Ho fatto di più: all’inizio della mia carriera, giovanissimo, sono stato pretore onorario proprio a Pitigliano. Di recente vi sono tornato per la Giornata della Memoria: è un pezzo di Toscana – e di storia del mondo – che non lascia mai indifferenti e allarga per forza l’orizzonte dei propri pensieri.
Lei è mai stato in Israele? Cosa ne pensa?
Non ancora. Ci sono andate le mie figlie, in visita ai Luoghi Santi. Spero di andarci presto e di trovare il paese in pace. Sono stato anche vicino al mondo giordano-palestinese. Da sindaco ho tentato un gemellaggio fra Grosseto e Ramallah. Poi, recentemente, a Firenze, durante una manifestazione istituzionale, per aver difeso Israele e la sua democrazia e per aver accennato alle contraddizioni della c.d. “lotta di liberazione palestinese” mi sono preso del “fascista” e dell’  “assassino” dalla piazza. Perché, mi chiedo, perché? Israele deve vivere sicura. Gli Arabi dei Territori dovranno avere il loro autogoverno. L’odio e la semplificazione di questi slogan aiutano queste prospettive?
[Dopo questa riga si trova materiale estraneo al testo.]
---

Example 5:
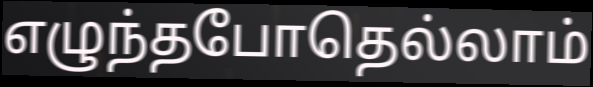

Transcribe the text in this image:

எழுந்தபோதெல்லாம்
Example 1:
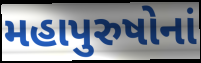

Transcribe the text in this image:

મહાપુરુષોનાં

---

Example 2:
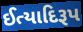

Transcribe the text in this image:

ઈત્યાદિરૂપ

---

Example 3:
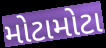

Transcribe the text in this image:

મોટામોટા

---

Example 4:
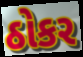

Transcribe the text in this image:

ઠોકર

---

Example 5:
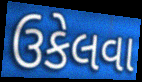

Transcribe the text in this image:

ઉકેલવા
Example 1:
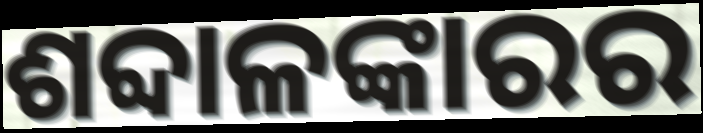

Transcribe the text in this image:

ଶବ୍ଦାଳଙ୍କାରର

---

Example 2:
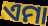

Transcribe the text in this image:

ଏମା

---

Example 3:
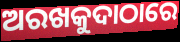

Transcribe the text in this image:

ଅରଖକୁଦାଠାରେ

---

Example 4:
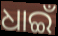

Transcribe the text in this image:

ଧାଇଁ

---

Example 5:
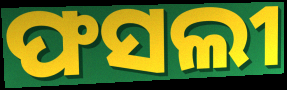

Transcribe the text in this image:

ଫସଲୀ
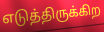
எடுத்திருக்கிற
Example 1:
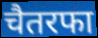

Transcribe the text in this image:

चैतरफा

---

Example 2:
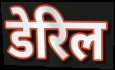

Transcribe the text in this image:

डेरिल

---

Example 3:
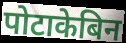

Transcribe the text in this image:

पोटाकेबिन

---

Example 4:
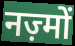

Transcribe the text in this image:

नज़्मों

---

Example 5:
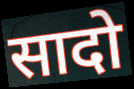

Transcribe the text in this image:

सादो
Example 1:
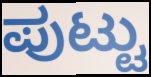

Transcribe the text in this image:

ಪುಟ್ಟು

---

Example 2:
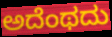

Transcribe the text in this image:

ಅದೆಂಥದು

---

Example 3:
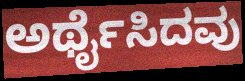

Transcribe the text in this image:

ಅರ್ಥೈಸಿದವು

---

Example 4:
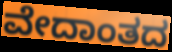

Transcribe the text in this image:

ವೇದಾಂತದ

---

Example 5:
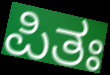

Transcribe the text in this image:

ಪಿತಃ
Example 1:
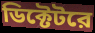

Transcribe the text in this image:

ডিক্টেটরে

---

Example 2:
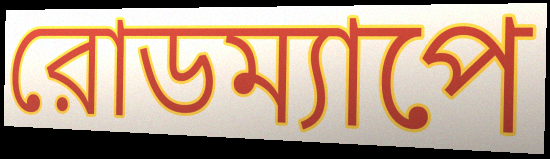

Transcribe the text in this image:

রোডম্যাপে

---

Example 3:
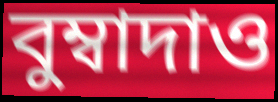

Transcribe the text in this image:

বুম্বাদাও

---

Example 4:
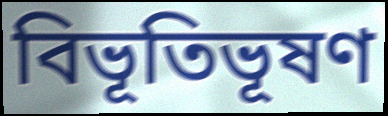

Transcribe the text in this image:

বিভূতিভূষণ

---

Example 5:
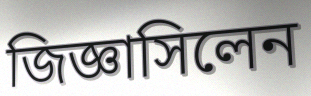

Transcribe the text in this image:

জিজ্ঞাসিলেন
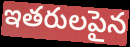
ఇతరులపైన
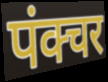
पंक्चर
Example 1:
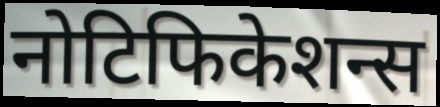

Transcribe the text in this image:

नोटिफिकेशन्स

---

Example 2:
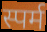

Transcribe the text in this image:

स्पर्म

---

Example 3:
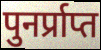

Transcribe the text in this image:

पुनर्प्राप्त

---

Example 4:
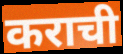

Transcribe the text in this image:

कराची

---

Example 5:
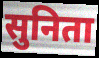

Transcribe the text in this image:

सुनिता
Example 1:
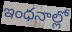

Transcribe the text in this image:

ఇంధనాల్లో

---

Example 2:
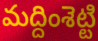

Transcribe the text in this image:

మద్దింశెట్టి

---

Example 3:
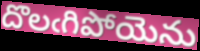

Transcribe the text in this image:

దొలఁగిపోయెను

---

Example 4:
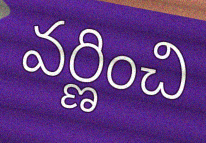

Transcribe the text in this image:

వర్ణించి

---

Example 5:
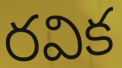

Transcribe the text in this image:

రవిక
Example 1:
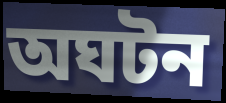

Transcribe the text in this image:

অঘটন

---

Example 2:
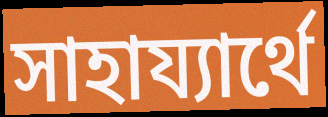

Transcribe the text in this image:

সাহায্যার্থে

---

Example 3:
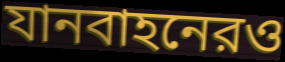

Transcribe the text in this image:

যানবাহনেরও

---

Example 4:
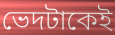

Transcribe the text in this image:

ভেদটাকেই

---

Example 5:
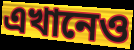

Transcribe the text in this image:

এখানেও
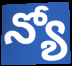
న్యో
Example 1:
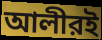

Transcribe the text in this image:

আলীরই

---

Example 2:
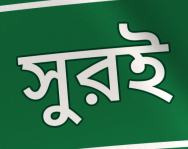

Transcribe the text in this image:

সুরই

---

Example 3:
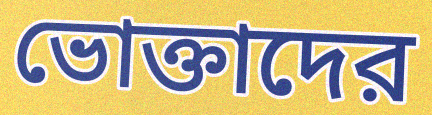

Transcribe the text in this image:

ভোক্তাদের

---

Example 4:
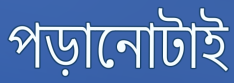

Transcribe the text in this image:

পড়ানোটাই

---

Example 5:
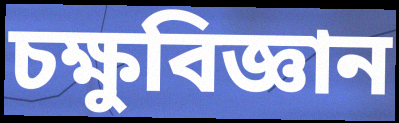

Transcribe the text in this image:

চক্ষুবিজ্ঞান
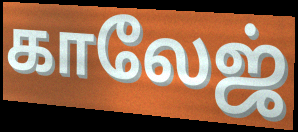
காலேஜ்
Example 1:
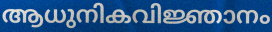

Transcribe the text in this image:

ആധുനികവിജ്ഞാനം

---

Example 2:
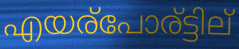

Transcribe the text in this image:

എയര്പോര്ട്ടില്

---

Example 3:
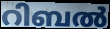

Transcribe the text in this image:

റിബൽ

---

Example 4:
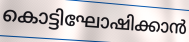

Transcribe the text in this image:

കൊട്ടിഘോഷിക്കാൻ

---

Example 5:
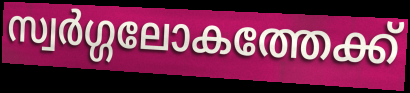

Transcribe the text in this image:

സ്വർഗ്ഗലോകത്തേക്ക്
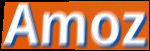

Lei si sente sicuro nella sua vita quotidiana? E cosa sta facendo a Grosseto o cosa farebbe, da governatore della Toscana, per sentirsi più sicuro e farci sentire più sicuri?
Non me ne vogliate, ma questo è proprio uno di quei casi in cui vorrei davvero esportare il modello grossetano, se possibile. Perché, classifiche alla mano (da quelle condotte da Datamedia a quelle sistematicamente riportate dal Sole 24ORE), risulta che Grosseto è la città più sicura dell’intera regione e ai primissimi posti della classifica nazionale. Non si può però nascondere che a Grosseto la sicurezza (e la relativa percezione da parte dei cittadini) sono il risultato di componenti, anche culturali, difficilmente riproducibili in altri contesti. Ci si deve provare, tuttavia.
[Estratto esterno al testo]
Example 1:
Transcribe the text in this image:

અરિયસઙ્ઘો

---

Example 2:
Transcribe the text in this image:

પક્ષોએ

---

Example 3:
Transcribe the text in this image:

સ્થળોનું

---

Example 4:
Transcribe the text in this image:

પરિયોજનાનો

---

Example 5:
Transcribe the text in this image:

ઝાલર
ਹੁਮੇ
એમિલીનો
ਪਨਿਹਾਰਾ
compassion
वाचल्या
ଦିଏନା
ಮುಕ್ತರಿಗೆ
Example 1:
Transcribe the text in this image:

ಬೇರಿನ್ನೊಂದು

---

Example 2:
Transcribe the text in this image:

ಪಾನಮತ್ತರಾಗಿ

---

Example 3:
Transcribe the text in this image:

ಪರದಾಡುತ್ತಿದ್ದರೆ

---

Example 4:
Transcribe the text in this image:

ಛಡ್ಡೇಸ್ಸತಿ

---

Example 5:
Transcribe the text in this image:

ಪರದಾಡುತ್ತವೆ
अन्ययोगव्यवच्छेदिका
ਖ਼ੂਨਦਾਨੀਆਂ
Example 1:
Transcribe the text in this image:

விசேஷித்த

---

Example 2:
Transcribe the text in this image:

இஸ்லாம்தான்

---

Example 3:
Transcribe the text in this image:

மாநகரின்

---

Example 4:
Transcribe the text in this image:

Dove passerà la festa dell’Assunta, il Ferragosto prossimo?
A Grosseto la festa di S.Rocco del 16 agosto è forse più importante dell’Assunta, perché S.Rocco è il vecchio nome di Marina di Grosseto. In quei giorni spero di essere pronto per presentare il progetto del recupero della Fortezza medicea che è appunto il forte di S.Rocco. Quindi sarò al mio posto di lavoro come sindaco. La sera sarò nella casa nuova, quella più grande che aspettiamo da quando è nata l’ultima dei miei quattro figli. Lì avrò finalmente lo spazio per continuare a cedere alla mia irresistibile attrazione per i libri: tirarli fuori dalle scatole, riordinarli, rileggerli, riscoprirli.